- Problem
Reproduce the section of the listing that begins at the line containing "<sup>74</sup> Ibid., art. 13." and finishes at the line containing "<sup>76</sup> United Nations". Include both end lines and nothing beyond them.
━━ Dataset extract ━━
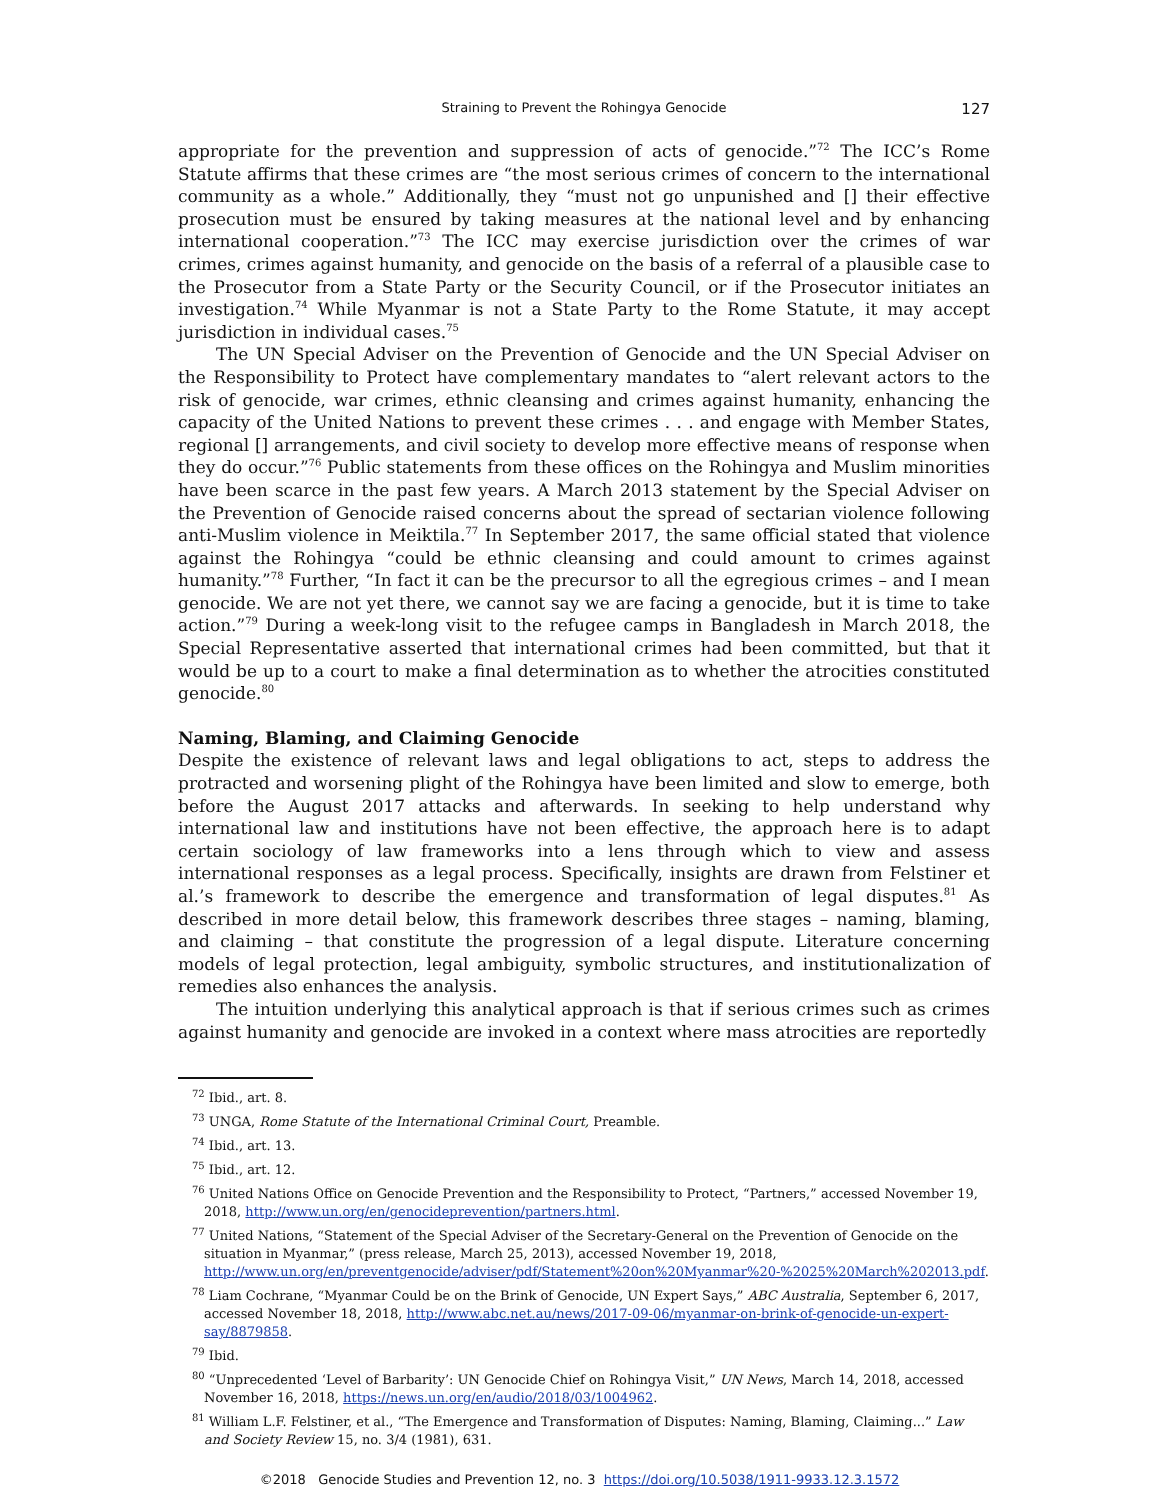Straining to Prevent the Rohingya Genocide
127
appropriate for the prevention and suppression of acts of genocide.”<sup>72</sup> The ICC’s Rome Statute affirms that these crimes are “the most serious crimes of concern to the international community as a whole.” Additionally, they “must not go unpunished and [] their effective prosecution must be ensured by taking measures at the national level and by enhancing international cooperation.”<sup>73</sup> The ICC may exercise jurisdiction over the crimes of war crimes, crimes against humanity, and genocide on the basis of a referral of a plausible case to the Prosecutor from a State Party or the Security Council, or if the Prosecutor initiates an investigation.<sup>74</sup> While Myanmar is not a State Party to the Rome Statute, it may accept jurisdiction in individual cases.<sup>75</sup>
The UN Special Adviser on the Prevention of Genocide and the UN Special Adviser on the Responsibility to Protect have complementary mandates to “alert relevant actors to the risk of genocide, war crimes, ethnic cleansing and crimes against humanity, enhancing the capacity of the United Nations to prevent these crimes . . . and engage with Member States, regional [] arrangements, and civil society to develop more effective means of response when they do occur.”<sup>76</sup> Public statements from these offices on the Rohingya and Muslim minorities have been scarce in the past few years. A March 2013 statement by the Special Adviser on the Prevention of Genocide raised concerns about the spread of sectarian violence following anti-Muslim violence in Meiktila.<sup>77</sup> In September 2017, the same official stated that violence against the Rohingya “could be ethnic cleansing and could amount to crimes against humanity.”<sup>78</sup> Further, “In fact it can be the precursor to all the egregious crimes – and I mean genocide. We are not yet there, we cannot say we are facing a genocide, but it is time to take action.”<sup>79</sup> During a week-long visit to the refugee camps in Bangladesh in March 2018, the Special Representative asserted that international crimes had been committed, but that it would be up to a court to make a final determination as to whether the atrocities constituted genocide.<sup>80</sup>
Naming, Blaming, and Claiming Genocide
Despite the existence of relevant laws and legal obligations to act, steps to address the protracted and worsening plight of the Rohingya have been limited and slow to emerge, both before the August 2017 attacks and afterwards. In seeking to help understand why international law and institutions have not been effective, the approach here is to adapt certain sociology of law frameworks into a lens through which to view and assess international responses as a legal process. Specifically, insights are drawn from Felstiner et al.’s framework to describe the emergence and transformation of legal disputes.<sup>81</sup> As described in more detail below, this framework describes three stages – naming, blaming, and claiming – that constitute the progression of a legal dispute. Literature concerning models of legal protection, legal ambiguity, symbolic structures, and institutionalization of remedies also enhances the analysis.
The intuition underlying this analytical approach is that if serious crimes such as crimes against humanity and genocide are invoked in a context where mass atrocities are reportedly
<sup>72</sup> Ibid., art. 8.
<sup>73</sup> UNGA, Rome Statute of the International Criminal Court, Preamble.
<sup>74</sup> Ibid., art. 13.
<sup>75</sup> Ibid., art. 12.
<sup>76</sup> United Nations Office on Genocide Prevention and the Responsibility to Protect, “Partners,” accessed November 19, 2018, http://www.un.org/en/genocideprevention/partners.html.
<sup>77</sup> United Nations, “Statement of the Special Adviser of the Secretary-General on the Prevention of Genocide on the situation in Myanmar,” (press release, March 25, 2013), accessed November 19, 2018, http://www.un.org/en/preventgenocide/adviser/pdf/Statement%20on%20Myanmar%20-%2025%20March%202013.pdf.
<sup>78</sup> Liam Cochrane, “Myanmar Could be on the Brink of Genocide, UN Expert Says,” ABC Australia, September 6, 2017, accessed November 18, 2018, http://www.abc.net.au/news/2017-09-06/myanmar-on-brink-of-genocide-un-expert-say/8879858.
<sup>79</sup> Ibid.
<sup>80</sup> “Unprecedented ‘Level of Barbarity’: UN Genocide Chief on Rohingya Visit,” UN News, March 14, 2018, accessed November 16, 2018, https://news.un.org/en/audio/2018/03/1004962.
<sup>81</sup> William L.F. Felstiner, et al., “The Emergence and Transformation of Disputes: Naming, Blaming, Claiming...” Law and Society Review 15, no. 3/4 (1981), 631.
©2018 Genocide Studies and Prevention 12, no. 3 https://doi.org/10.5038/1911-9933.12.3.1572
━━━
- Solution to the exercise
<sup>74</sup> Ibid., art. 13.
<sup>75</sup> Ibid., art. 12.
<sup>76</sup> United Nations Office on Genocide Prevention and the Responsibility to Protect, “Partners,” accessed November 19, 2018, http://www.un.org/en/genocideprevention/partners.html.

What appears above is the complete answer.